PoCo watchmaker ticks in proceeds for charity

A Port Coquitlam company that makes handcrafted wooden watches will donate 100% of its online sales this weekend to Dress for Success.

A Port Coquitlam company that makes handcrafted wooden watches will donate 100% of its online sales this weekend to Dress for Success.

Tense Watches is reaching out to customers to support the charity during its World Humanitarian Day campaign, Aug. 17 to 19.

It’s also giving six of its wood watches to clients of the non-profit group, which helps Metro Vancouver women get into the workforce by providing them with professional clothing, career services and skills training.

It’s the first time Tense Watches has partnered with the organization, said marketing co-ordinator Taryn Liebholz who recently brought the cause to the attention of the company founder, Ken Lau, and his two daughters.

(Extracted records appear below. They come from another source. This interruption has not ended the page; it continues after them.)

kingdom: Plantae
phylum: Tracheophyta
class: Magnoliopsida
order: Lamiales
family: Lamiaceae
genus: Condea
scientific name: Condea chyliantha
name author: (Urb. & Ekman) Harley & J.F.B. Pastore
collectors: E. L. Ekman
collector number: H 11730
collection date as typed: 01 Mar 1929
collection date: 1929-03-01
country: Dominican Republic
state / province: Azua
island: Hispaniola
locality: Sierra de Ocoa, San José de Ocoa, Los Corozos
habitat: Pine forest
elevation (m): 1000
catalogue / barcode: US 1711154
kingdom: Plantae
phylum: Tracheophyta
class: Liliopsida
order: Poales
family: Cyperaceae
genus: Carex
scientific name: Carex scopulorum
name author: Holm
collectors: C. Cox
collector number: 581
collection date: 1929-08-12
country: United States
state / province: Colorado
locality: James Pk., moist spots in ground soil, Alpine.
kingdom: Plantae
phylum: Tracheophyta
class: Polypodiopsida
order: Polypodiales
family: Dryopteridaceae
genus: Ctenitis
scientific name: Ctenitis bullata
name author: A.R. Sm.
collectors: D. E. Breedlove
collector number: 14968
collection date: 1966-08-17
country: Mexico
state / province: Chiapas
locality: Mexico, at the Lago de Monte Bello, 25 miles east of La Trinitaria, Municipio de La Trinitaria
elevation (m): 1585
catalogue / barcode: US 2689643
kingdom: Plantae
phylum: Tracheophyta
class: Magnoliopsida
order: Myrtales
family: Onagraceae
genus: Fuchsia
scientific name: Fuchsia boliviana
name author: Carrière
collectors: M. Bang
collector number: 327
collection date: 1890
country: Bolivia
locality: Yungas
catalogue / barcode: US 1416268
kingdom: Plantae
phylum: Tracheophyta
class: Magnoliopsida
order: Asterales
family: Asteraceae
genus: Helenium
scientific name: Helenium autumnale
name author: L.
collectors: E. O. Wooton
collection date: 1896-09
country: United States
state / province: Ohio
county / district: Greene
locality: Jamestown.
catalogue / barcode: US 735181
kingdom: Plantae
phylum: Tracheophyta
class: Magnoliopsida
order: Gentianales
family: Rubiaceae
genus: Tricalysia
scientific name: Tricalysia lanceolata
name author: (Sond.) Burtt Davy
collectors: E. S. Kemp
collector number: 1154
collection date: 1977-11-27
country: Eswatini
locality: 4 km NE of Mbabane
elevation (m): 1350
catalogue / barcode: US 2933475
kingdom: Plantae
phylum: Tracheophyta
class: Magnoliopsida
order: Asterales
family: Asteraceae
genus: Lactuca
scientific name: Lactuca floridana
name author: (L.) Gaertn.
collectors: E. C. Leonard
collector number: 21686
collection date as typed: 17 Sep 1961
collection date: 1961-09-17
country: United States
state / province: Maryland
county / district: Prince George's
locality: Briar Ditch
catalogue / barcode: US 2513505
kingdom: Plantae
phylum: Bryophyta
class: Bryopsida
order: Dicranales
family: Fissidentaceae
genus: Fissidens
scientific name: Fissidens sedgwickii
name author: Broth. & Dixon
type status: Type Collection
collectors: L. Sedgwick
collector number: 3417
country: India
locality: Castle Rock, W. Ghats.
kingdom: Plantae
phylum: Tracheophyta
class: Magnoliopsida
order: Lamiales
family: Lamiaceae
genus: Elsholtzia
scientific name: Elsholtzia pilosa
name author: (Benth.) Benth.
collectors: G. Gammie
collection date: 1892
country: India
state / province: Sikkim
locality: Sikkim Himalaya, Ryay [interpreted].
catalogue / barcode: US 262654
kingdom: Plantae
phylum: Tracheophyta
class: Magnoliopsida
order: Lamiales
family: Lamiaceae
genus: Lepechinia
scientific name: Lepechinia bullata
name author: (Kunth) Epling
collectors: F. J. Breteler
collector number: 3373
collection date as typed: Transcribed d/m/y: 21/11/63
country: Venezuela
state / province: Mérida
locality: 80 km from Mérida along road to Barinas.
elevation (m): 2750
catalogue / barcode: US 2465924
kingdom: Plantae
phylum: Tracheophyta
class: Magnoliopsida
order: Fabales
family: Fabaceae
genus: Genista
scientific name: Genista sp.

Still, it’s not the first time the PoCo business has collaborated with a charity: In the past, Tense has also worked with the David Suzuki Foundation, creating watches with a green face to raise funds for the environmental charity.

“We strongly believe in giving back to our community,” Liebholz told The Tri-City News last week during a tour of the office. “I reached out to [Dress for Success] because I could see the impact it was having locally.”

Started in PoCo in 1971, Tense Watches currently sells about 22,000 units around the world each year.

Its customers tend to be style conscious and eco-friendly, Liebholz said, showing some designs in a variety of reclaimed or recycled wood — such as walnut, maple, olive, teak, butternut, olive and bamboo — that retail from $150 to $1,000. (Its koa wood models can only be found in Hawaii through Martin & MacArthur.)

The scrap wood — for straps or watch faces — is crafted at a PoCo factory, which employs about a dozen workers, then are assembled by hand at its Broadway Street office by another dozen staff, using Miyota (Japanese) or Swiss movement; Tense also employs five sales reps to distribute to wholesalers, she said.

The wood watches are particularly popular in U.S. southern states, Liebholz said.

“They get people talking because they are so incredibly unique.”